When Fred Reichheld wrote about the "One Number You Need to Grow" back in 2003, he said that creating more Promoters of your product, service or business is where growth begins. "That simple and that profound."
Detractors (score 0-6) Are unhappy customers who can damage your brand and impede growth through negative word-of-mouth.
Passives (score 7-8) Are satisfied but unenthusiastic customers who are vulnerable to competitive offerings.
Promoters (score 9-10) Are loyal enthusiasts who will keep buying and refer others, fueling growth.
NPS is the percentage of promoters minus the percentage of detractors. The higher the number, the healthier your company or product is.
Easy-to-understand graphics show you whether your product/service or idea is "in the green", literally. This is the first step towards understanding how to make your product great; great enough so that people that were critics before become your best Promoters now.
A customer that gives your product a score of 9 or 10 is not just saying he is satisfied with your product – he is stating he is willing to go the extra mile for you.
By using NPS to your advantage, it is possible to create sustainable growth for your product or company. Long-term growth, pushed forward by Promoters that spend more, more often than Detractors do.
And that type of growth will last a whole lot longer than paid advertising and acquisition will; that runs out when your money does. If you encompass NPS growth in your business, the larger your customer base becomes, the more users are turned Promoters and start recommending your business/product to others.
NPS puts you in a retention frame of mind
Keeping customers is just as important as acquiring them is. Flip the customer acquisition mindset on its head and look for ways to retain existing customers instead of only focusing on getting new ones.
Use NPS to group your users into Detractors, Passives and Promoters. Then, focus on putting these Promoters to work for you; it is far easier (not to mention cheaper) to win over a user through word of mouth that any aggressive marketing campaign will be.

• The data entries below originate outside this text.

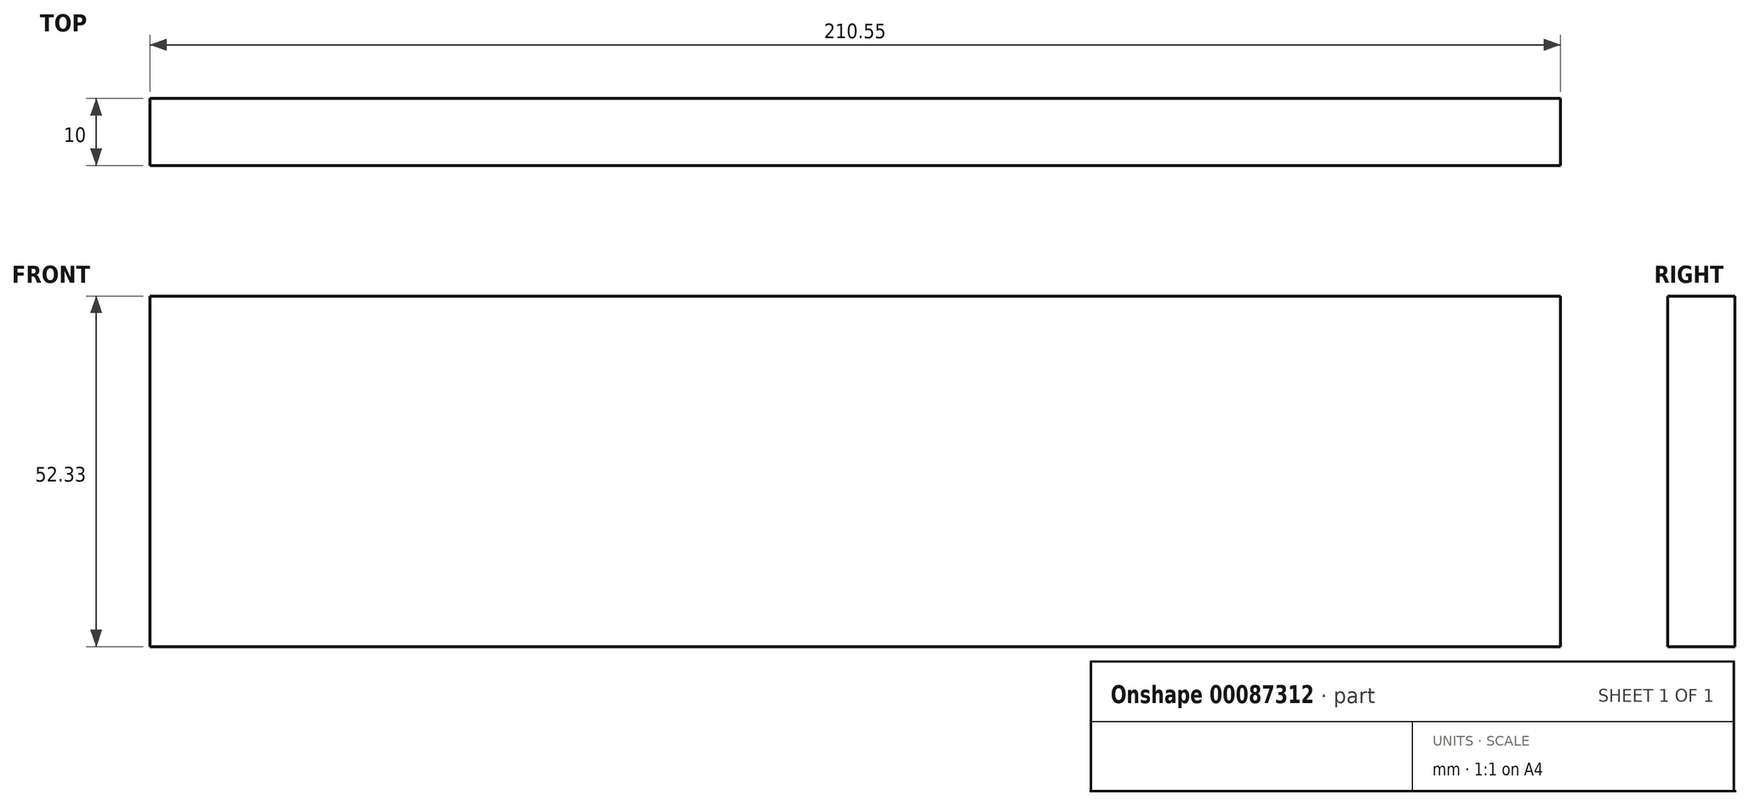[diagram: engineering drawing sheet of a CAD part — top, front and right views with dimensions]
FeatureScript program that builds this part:
annotation { "Feature Type Name" : "Feature", "Feature Type Description" : "" }
export const myFeature = defineFeature(function(context is Context, id is Id, definition is map)
    precondition{}
    {
        {
            var Q0;
            Q0=qCreatedBy(makeId("Front.planeOp"),FACE);
            var sketch = newSketch(context, id + "F0", { "sketchPlane" : qUnion([Q0])});
            skLineSegment(sketch, "E0.bottom", {"start": v(-135.4, 62.9) * mm, "end": v(155.15, 62.9) * mm});
            skLineSegment(sketch, "E0.top", {"start": v(-135.4, -69.42) * mm, "end": v(155.15, -69.42) * mm});
            skLineSegment(sketch, "E0.left", {"start": v(-135.4, 62.9) * mm, "end": v(-135.4, -69.42) * mm});
            skLineSegment(sketch, "E0.right", {"start": v(155.15, 62.9) * mm, "end": v(155.15, -69.42) * mm});
            skLineSegment(sketch, "E1.0", {"start": v(115.15, 22.9) * mm, "end": v(115.15, -29.42) * mm});
            skLineSegment(sketch, "E1.1", {"start": v(-95.4, 22.9) * mm, "end": v(115.15, 22.9) * mm});
            skLineSegment(sketch, "E1.2", {"start": v(-95.4, 22.9) * mm, "end": v(-95.4, -29.42) * mm});
            skLineSegment(sketch, "E1.3", {"start": v(-95.4, -29.42) * mm, "end": v(115.15, -29.42) * mm});
            skSolve(sketch);
        }
        {
            var Q0;
            Q0=makeQuery(id+"F0.imprint","IMPRINT",FACE,{"disambiguationData":[TD([[makeQuery(id+"F0.imprint","IMPRINT",EDGE,{"derivedFrom":sQuery(id+"F0.wireOp",EDGE,"E1.0")}),-1.0]])]});
            extrude(context, id + "F1", {"entities" : qUnion([Q0]), "depth" : 10 * mm});
        }
    });
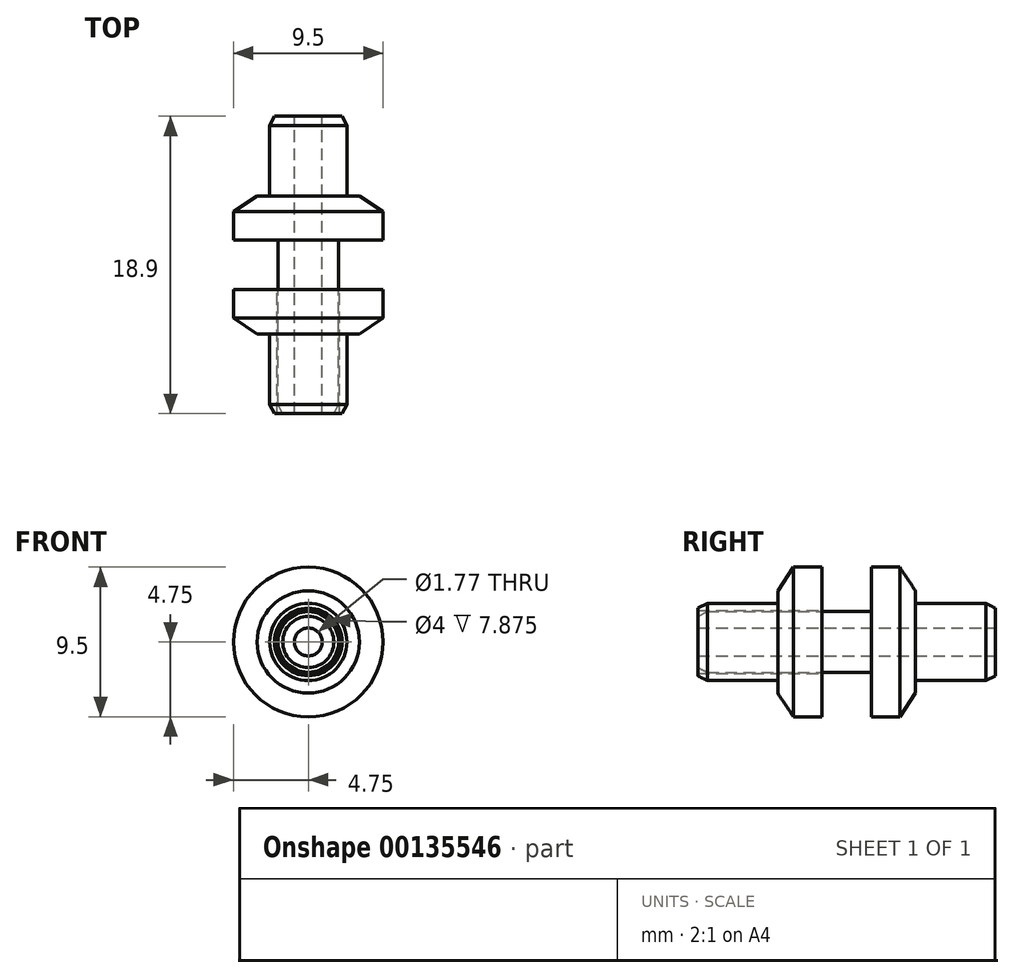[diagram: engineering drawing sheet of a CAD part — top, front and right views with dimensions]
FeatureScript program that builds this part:
annotation { "Feature Type Name" : "Feature", "Feature Type Description" : "" }
export const myFeature = defineFeature(function(context is Context, id is Id, definition is map)
    precondition{}
    {
        {
            var Q0;
            Q0=qCreatedBy(makeId("Right.planeOp"),FACE);
            var sketch = newSketch(context, id + "F0", { "sketchPlane" : qUnion([Q0])});
            skLineSegment(sketch, "E0", {"start": v(0, 0) * mm, "end": v(-18.9, 0) * mm, "construction": true});
            skLineSegment(sketch, "E1", {"start": v(0, 0.8) * mm, "end": v(-18.9, 0.8) * mm, "construction": true});
            skLineSegment(sketch, "E2", {"start": v(0, 2.5) * mm, "end": v(-5, 2.5) * mm, "construction": true});
            skLineSegment(sketch, "E3", {"start": v(-7.95, 2) * mm, "end": v(-10.95, 2) * mm, "construction": true});
            skLineSegment(sketch, "E4", {"start": v(-18.9, 2.5) * mm, "end": v(-13.9, 2.5) * mm, "construction": true});
            skLineSegment(sketch, "E5", {"start": v(-18.9, 0) * mm, "end": v(-18.9, 2.5) * mm, "construction": true});
            skLineSegment(sketch, "E6", {"start": v(-7.95, 2) * mm, "end": v(-7.95, 2.5) * mm, "construction": true});
            skLineSegment(sketch, "E7", {"start": v(-7.95, 2.5) * mm, "end": v(-5, 2.5) * mm, "construction": true});
            skLineSegment(sketch, "E8", {"start": v(-10.95, 2) * mm, "end": v(-10.95, 2.5) * mm, "construction": true});
            skLineSegment(sketch, "E9", {"start": v(-10.95, 2.5) * mm, "end": v(-13.9, 2.5) * mm, "construction": true});
            skLineSegment(sketch, "E10", {"start": v(-18.9, 2.5) * mm, "end": v(-18.9, 8.18) * mm});
            skLineSegment(sketch, "E11", {"start": v(-18.9, 8.18) * mm, "end": v(-13.9, 8.18) * mm});
            skLineSegment(sketch, "E12", {"start": v(-13.9, 8.18) * mm, "end": v(-13.9, 2.5) * mm});
            skLineSegment(sketch, "E13", {"start": v(-10.95, 2.5) * mm, "end": v(-10.95, 8.18) * mm});
            skLineSegment(sketch, "E14", {"start": v(-10.95, 8.18) * mm, "end": v(-7.95, 8.18) * mm});
            skLineSegment(sketch, "E15", {"start": v(-7.95, 8.18) * mm, "end": v(-7.95, 2.5) * mm});
            skLineSegment(sketch, "E16", {"start": v(-5, 2.5) * mm, "end": v(-5, 8.18) * mm});
            skLineSegment(sketch, "E17", {"start": v(-5, 8.18) * mm, "end": v(0, 8.18) * mm});
            skLineSegment(sketch, "E18", {"start": v(0, 8.18) * mm, "end": v(0, 2.5) * mm});
            skLineSegment(sketch, "E19", {"start": v(-18.9, 0.88) * mm, "end": v(0, 0.89) * mm});
            skLineSegment(sketch, "E20", {"start": v(0, 0.88) * mm, "end": v(0, 2.45) * mm});
            skLineSegment(sketch, "E21", {"start": v(0, 2.45) * mm, "end": v(-5.07, 2.45) * mm});
            skLineSegment(sketch, "E22", {"start": v(-5.07, 2.45) * mm, "end": v(-5.07, 4.75) * mm});
            skLineSegment(sketch, "E23", {"start": v(-5.08, 4.75) * mm, "end": v(-7.88, 4.75) * mm});
            skLineSegment(sketch, "E24", {"start": v(-7.88, 4.75) * mm, "end": v(-7.88, 1.93) * mm});
            skLineSegment(sketch, "E25", {"start": v(-7.88, 1.93) * mm, "end": v(-18.9, 1.92) * mm});
            skLineSegment(sketch, "E26", {"start": v(-18.9, 1.93) * mm, "end": v(-18.9, 0.88) * mm});
            skLineSegment(sketch, "E27", {"start": v(-18.9, 2) * mm, "end": v(-11.03, 2) * mm});
            skLineSegment(sketch, "E28", {"start": v(-11.03, 2) * mm, "end": v(-11.03, 4.75) * mm});
            skLineSegment(sketch, "E29", {"start": v(-11.03, 4.75) * mm, "end": v(-13.83, 4.75) * mm});
            skLineSegment(sketch, "E30", {"start": v(-13.83, 4.75) * mm, "end": v(-13.83, 2.45) * mm});
            skLineSegment(sketch, "E31", {"start": v(-13.83, 2.45) * mm, "end": v(-18.9, 2.45) * mm});
            skLineSegment(sketch, "E32", {"start": v(-18.9, 2.45) * mm, "end": v(-18.9, 2) * mm});
            skLineSegment(sketch, "E33", {"start": v(-9.45, 2) * mm, "end": v(-9.45, 8.18) * mm, "construction": true});
            skSolve(sketch);
        }
        {
            var Q0;
            Q0 = qSketchRegion(id + "F0", true);
            var Q1;
            Q1=sQuery(id+"F0.wireOp",EDGE,"E0");
            revolve(context, id + "F1", {"entities" : qUnion([Q0]), "axis" : qUnion([Q1]), "revolveType" : RevolveType.FULL});
        }
        {
            var Q0;
            Q0=makeQuery(id+"F1.opRevolve","SWEPT_EDGE",EDGE,{"disambiguationData":[OSD([sQuery(id+"F0.wireOp",EDGE,"E31"),sQuery(id+"F0.wireOp",EDGE,"E32")])]});
            var Q1;
            Q1=makeQuery(id+"F1.opRevolve","SWEPT_EDGE",EDGE,{"disambiguationData":[OSD([sQuery(id+"F0.wireOp",EDGE,"E25"),sQuery(id+"F0.wireOp",EDGE,"E26")])]});
            chamfer(context, id + "F2", {"entities" : qUnion([Q0, Q1]), "chamferType" : ChamferType.TWO_OFFSETS, "width1" : 0.6 * mm, "oppositeDirection" : false, "width2" : 0.3 * mm, "tangentPropagation" : true});
        }
        {
            var Q0;
            Q0=makeQuery(id+"F1.opRevolve","SWEPT_EDGE",EDGE,{"disambiguationData":[OSD([sQuery(id+"F0.wireOp",EDGE,"E20"),sQuery(id+"F0.wireOp",EDGE,"E21")])]});
            chamfer(context, id + "F3", {"entities" : qUnion([Q0]), "chamferType" : ChamferType.TWO_OFFSETS, "width1" : 0.3 * mm, "oppositeDirection" : false, "width2" : 0.6 * mm, "tangentPropagation" : true});
        }
        {
            var Q0;
            Q0=makeQuery(id+"F1.opRevolve","SWEPT_EDGE",EDGE,{"disambiguationData":[OSD([sQuery(id+"F0.wireOp",EDGE,"E29"),sQuery(id+"F0.wireOp",EDGE,"E30")])]});
            chamfer(context, id + "F4", {"entities" : qUnion([Q0]), "chamferType" : ChamferType.TWO_OFFSETS, "width1" : 1 * mm, "oppositeDirection" : false, "width2" : 1.5 * mm, "tangentPropagation" : true});
        }
        {
            var Q0;
            Q0=makeQuery(id+"F1.opRevolve","SWEPT_EDGE",EDGE,{"disambiguationData":[OSD([sQuery(id+"F0.wireOp",EDGE,"E22"),sQuery(id+"F0.wireOp",EDGE,"E23")])]});
            chamfer(context, id + "F5", {"entities" : qUnion([Q0]), "chamferType" : ChamferType.TWO_OFFSETS, "width1" : 1.5 * mm, "oppositeDirection" : false, "width2" : 1 * mm, "tangentPropagation" : true});
        }
    });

A high NPS corresponds to positive word of mouth
Studies show that NPS is very closely connected to word of mouth. Understandably, this can end up being good OR bad; but it is entirely up to you to tap this well of available new customers that Promoters can brin in or sit and stare as customers leave your business, taking others with them.
Turn your attention to making the changes to your product that will increase your NPS and the exponential growth that genuine positive word of mouth will bring will follow shortly.